In 1935 the Works Progress Administration built 4000 feet of enhanced gravel paths throughout the park along with fireplaces at areas set out as picnic spots.
Since then, these have become pine needle covered hiking trails helping to lend to the peaceful atmosphere in this forest.
The Works Progress Administration later called the Works Project Administration or WPA was put in place to give relief to the millions of unemployed after the Great Depression. These were mostly unskilled labor jobs used to carry out public works projects. The work of this project was carried out on public parks, schools and other public construction including bridges.
Another feature of the park is the ice skating pond built in the 1930's by the Civilian Conservation Corps.
The Civilian Conservation Corps was another program of Roosevelt's New Deal.
This program targeted conserving and developing natural resources in rural areas. It also targeted unmarried men between the ages of 18-25 of families needing financial relief.
This provided the workers with clothes, food and
shelter. The bulk of the wage they earned was to be sent home to help
Both of these programs helped unskilled men and at times women, find and develop skills that made them more employable.
The park and it's hiking trails comprise of 232 acres which include a 32 acre parcel called the Barnes Wildlife Sanctuary which was purchased in 2003 from the Barnes family.
This together with Wheelwright Park comprise of the first 112 acres.
Here in the Barnes Wildlife Sanctuary, is the part of the park where it seems the most rocky inclines exist. Though this makes this area quite interesting, still it does not amount to anything challenging.
The skating pond is on the border of the two pieces of property.
It was restored in 2002 as an eagle project by the Boy Scout Troop #28.
This same Boy Scout Troop uses a portion of the park as a campground and is responsible for much of the present day maintenance of the park and it's hiking trails.
Though much of the work done on the park occurred in the 30's and 40's there is mention of the park's existence as early as the turn of the century.
There are two entrances to Wheelwright park. One on North Main st which appears to be the main entrance with a parking lot. The other end is on Forest St with room for several cars at the side of the street.
On the map of the property the main trails are marked in bright yellow and aqua. These are cart path to road sized hiking trails. The orange marked trails are side paths. The main trail connects the two entrances to the park. From the main parking area on North Main st., the trail makes a bit of a climb. The rest of the hike is an easy walk.
Once you make your way around the big turn on the main trail you will notice paths leading into Holly Hill Farm or the Cornelia and Richardson White Woods. These comprise of another 120 acres of the total 232. These as well, are mostly grassy and easy walking.
One help that lets you know that you are in White Woods portion of the park, are the letters that mark the hiking trails there.
Another interesting feature are the glacial remains such as Big Tippling Rock and Little Tippling Rock.

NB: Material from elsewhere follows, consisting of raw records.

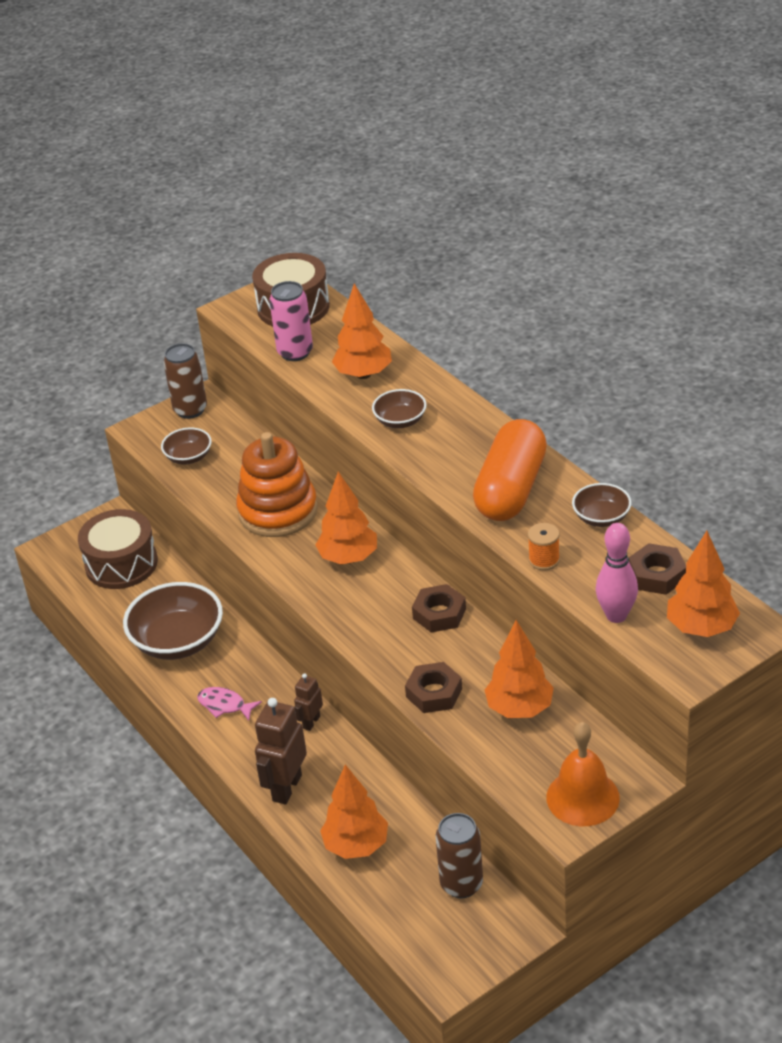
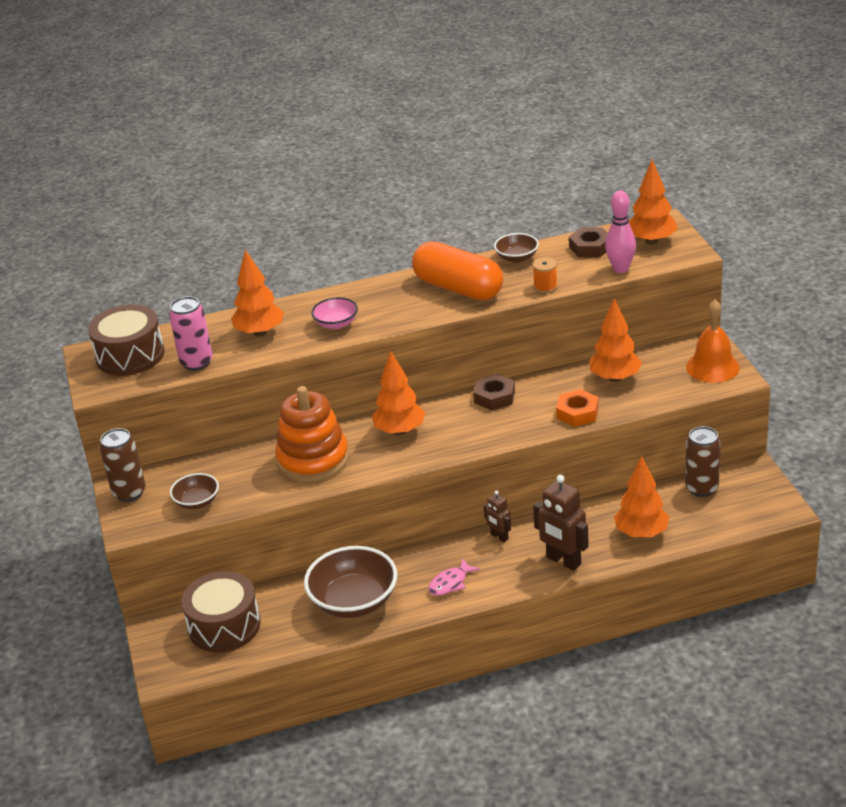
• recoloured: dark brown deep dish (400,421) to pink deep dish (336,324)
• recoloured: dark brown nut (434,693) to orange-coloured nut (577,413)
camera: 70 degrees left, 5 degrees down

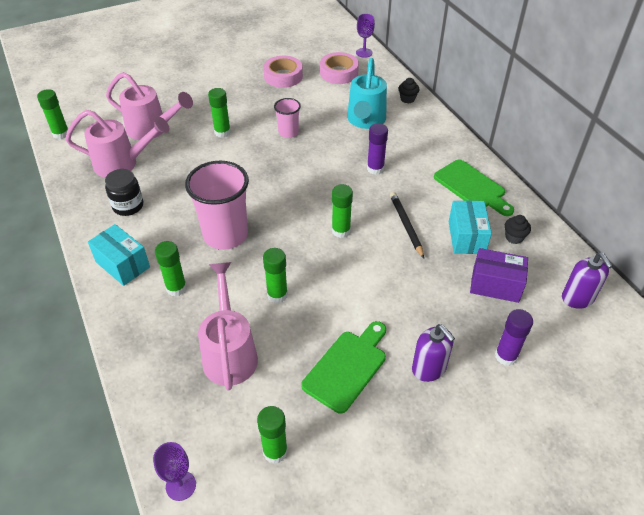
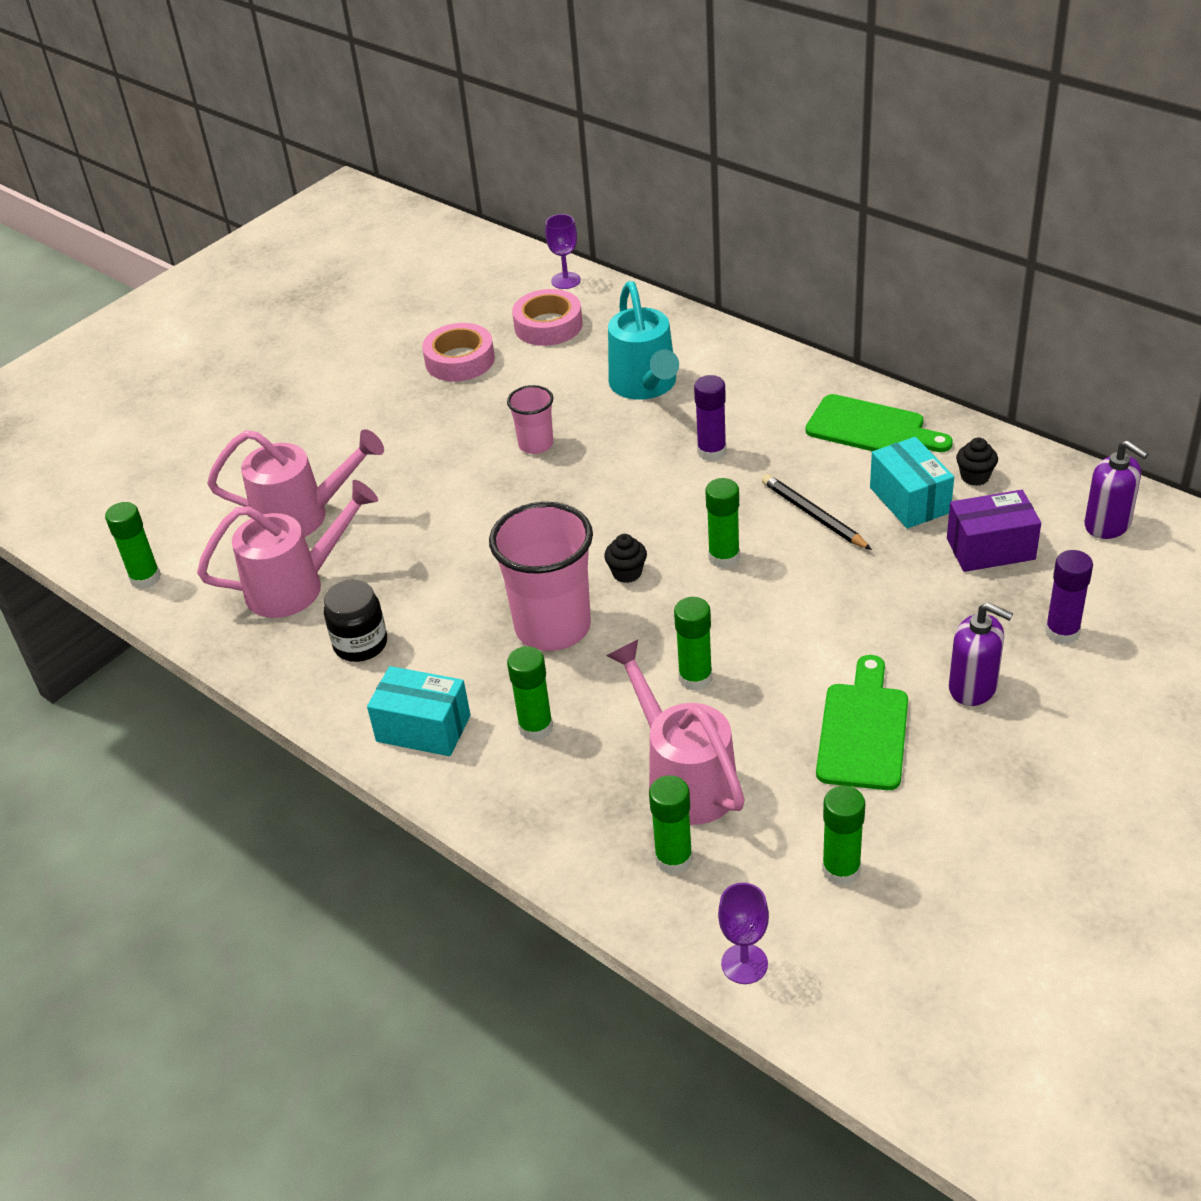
• moved: ebony cupcake (407,99) to (627,573)
• moved: green stick of glue (222,132) to (674,859)
camera: 20 degrees left, 5 degrees down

Though you may find the remains of the original fireplaces built in the park, currently fires are not allowed.
While dogs are allowed in the park they must be leashed in the parking area, but may roam free everywhere else as long as they are well behaved and in control.
All dog waste should be picked up and removed.
No hunting or trapping of any sort is allowed, nor any motorized vehicles.
Though many feel the fall is hunting season,
All Seasons are Hunting Season
learn how to keep safe when hunting season hiking!
From route 3 take exit 14 heading toward hingham. At 2nd set of lights continue straight on route 228. At intersection with route 3A go right. Follow till King St on the left. At next intersection continue straight on Forest Ave or take a right on North Main st. for the main entrance.
North Main St. entrance for many parking spaces. Limited parking along the Forest St. entrance.
Several hours needed to explore the full extent of the park.